Das Fuhrmannwesen

Geschichtsgruppe K. Hahn/W. Polley/P. Athmann

 

 
Als die Waren noch "per Achse" befördert wurden, bildeten die Frachtfuhrleute eine große Gilde mit eigenen Sitten, Gebräuchen, Liedern und Trachten.


In einigen Gegenden Deutschlands hatten sich ganze Dörfer dem Frachtfuhrwesen verschrieben. Eine von diesen 6 bis 7 Fuhrmannszentralen und wohl die bedeutendste war Leeste-Brinkum. Die günstige Lage an den beiden verkehrsreichen Handelsstraßen nach dem Westen und Süden sowie die Nähe von Bremen als Seehafen für aus- und eingehende Kaufmannsgüter hatte es mit sich gebracht, dass in diesen beiden Dörfern das Frachtfuhrwesen als bäuerliches Neben-, vereinzelt wohl auch als Hauptgewerbe herangebildet wurde.

 

Nach den Feststellungen von Cord-Hilmer Hüchting 1, der sich wohl auf die Handelsstatistik von Friedrich Rauers 2 stützt, gab es um 1830 in Leeste, Brinkum sowie benachbarten Ortschaften und der Stadt Bremen insgesamt mindestens 250 Fuhrleute, von denen Leeste mit 178 Namen die weitaus größte Anzahl stellte. An anderer Stelle 3 spricht Rauers von 200 Leester Fuhrleuten mit 300 Wagen. Es tauchen im Zeitraum 1825 - 1856 als Fuhrleute in Petitionen oder im Hänselbuch im "Engel" in Nürnberg auf: 178 aus Leeste, 9 aus Erichshof, 17 aus Brinkum, 1 aus Sudweyhe. 1825 spricht der Besteder Schaer von 300 Wagen für die Leester. 4 

 

Im Allgemeinen unterhält ein Hof ein Frachtfuhrwesen, vereinzelt haben sich einige Bauern zu einem gemeinsamen Fuhrunternehmen zusammen getan. Es gibt aber auch Höfe mit mehreren Gespannen. Claus Schulte in Leeste soll in der Blütezeit 28 Pferde, eine eigene Schmiede sowie eine Stellmacherei besessen haben.
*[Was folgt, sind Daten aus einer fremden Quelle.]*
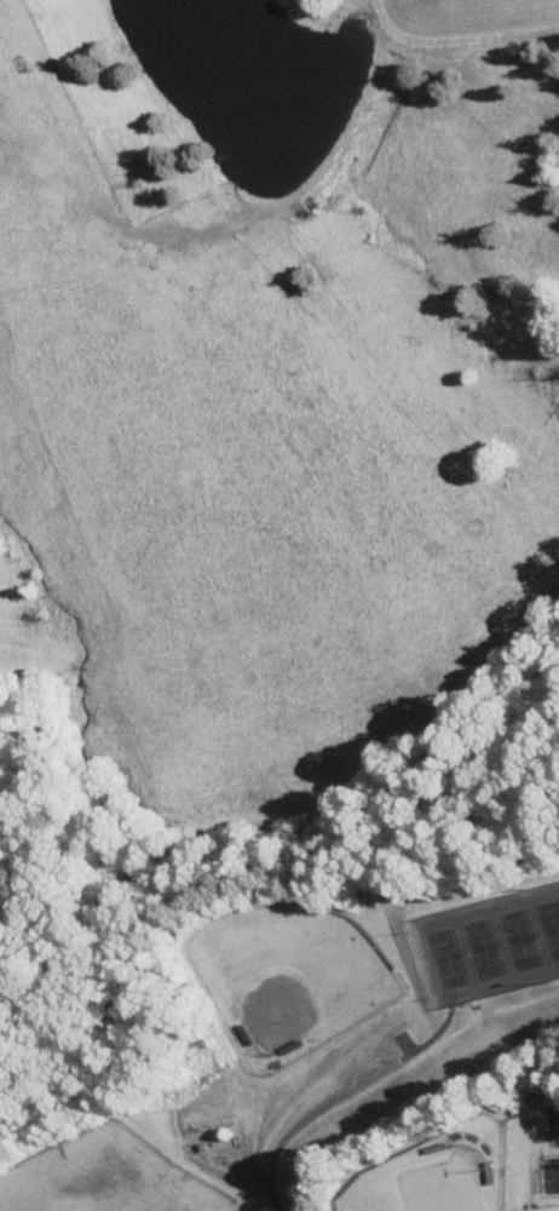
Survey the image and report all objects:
park: (492, 941)
park: (287, 975)
road: (308, 1115)
park: (429, 1179)
park: (536, 1206)

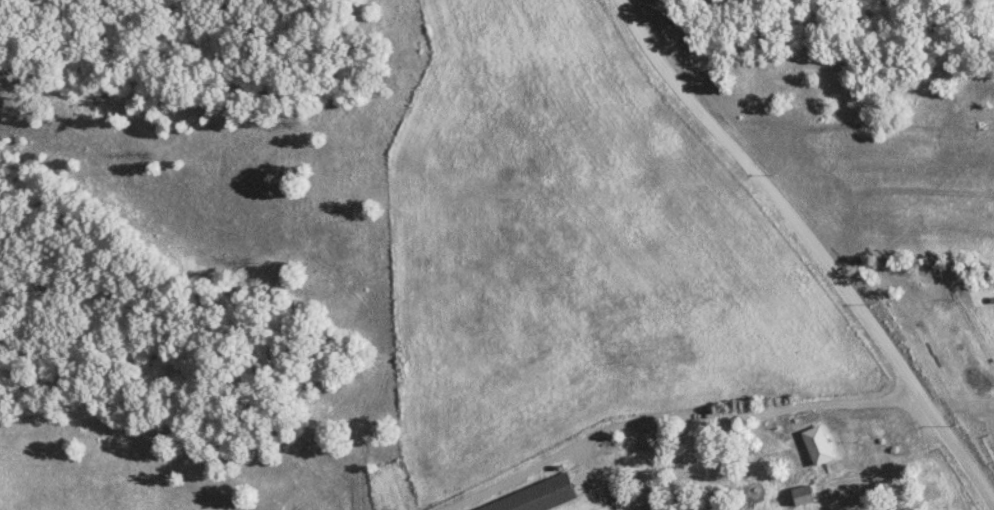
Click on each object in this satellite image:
road: (813, 249)
building: (817, 443)
building: (802, 493)
building: (536, 496)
Die Fuhrleute im Allgemeinen werden mit den Leestern (plattdeutsch:  'Leistern') gleichgesetzt. In Langendamm bei Nienburg wird eine Gaststätte 'Zur Leister Kuhle' nach ihnen benannt.


In Nürnberg ist damals die "Linie" der großen Frachtfuhrmannschaft. Nur wer da "gehänselt" wird, was geschieht, wenn er zum ersten Male dahin kommt, ist ein "rechter Fuhrmann". Das Hänseln besteht darin, 3 mal in die Roßschwemme zu tauchen. Dieses "Vergnügen" müssen alle zum ersten Mal ankommenden Fuhrleute in einem Ort (Nürnberg, Frankfurt) erleiden.5
Durch die Konzentrierung der Fuhrmannschaft auf wenige Orte ist auch die Ausbildung des Nachwuchses dort angesiedelt: 

"Bremen an der Weser hat seinen Hafen, Bremerhafen, in dem fast alle seine seewärts eingehenden mit Waren beladenen Schiffe einlaufen. Außerdem hat es noch den kleinen Hafenort Vegesack, [...] Dieser Ort hat zugleich eine Schiffswerft, auf der die Hälfte der Ortseinwohner für Bremen Schiffe baut. Noch näher bei der Stadt liegt ein kleiner Ort Namens Leeste, in welchem fast die Hälfte der dem Handel der Stadt nöthigen Lastwagen gearbeitet, die Karrengäule aufgezogen und die Fuhrleute gebildet werden. Leeste ist also die Fuhrleuteschule für den Bremischen Handel, so wie Vegesack sein Schiffsbaumeister." 6


In Leeste wohnen also nicht nur die Frachtfahrer, sondern sie bauen auch die Fuhrwerke (als Stellmacher) und bilden den Nachwuchs aus.